I'm excited to include a new feature of Double Duty: guest bloggers. I hope you'll enjoy reading and engaging in conversation with other Helen DeVos Children's Hospital physicians. My colleague John Schuen, MD, specializes in treating children with chronic lung conditions with such as asthma.

As a pediatrician and specialist in children's lung issues, I'm often asked if kids with asthma can participate in sports and go to summer camp. The answer is yes! Being active and playing sports does more than help a child with asthma stay fit, maintain a healthy weight and have fun - it can actually strengthen a child's breathing muscles and help the lungs work better.

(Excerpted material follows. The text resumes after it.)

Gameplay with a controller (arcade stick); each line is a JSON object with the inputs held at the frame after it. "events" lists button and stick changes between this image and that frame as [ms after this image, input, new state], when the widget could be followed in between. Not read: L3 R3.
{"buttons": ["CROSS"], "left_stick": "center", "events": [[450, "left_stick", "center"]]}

For these reasons, your child's doctor may recommend exercise as part of the asthma treatment plan. If you have your doubts about whether sports and asthma mix, consider all the professional and Olympic athletes who have asthma. Nearly 17 percent of U.S. Olympic athletes had asthma and 30 percent of them won medals in the 1996 Olympics.

There are two important things to remember when preparing your asthmatic child for a sports or camping experience.

1. Your child's asthma must be under control in order for them to participate

2. When your child's asthma is well controlled, he or she can - and should - be active just like anyone else.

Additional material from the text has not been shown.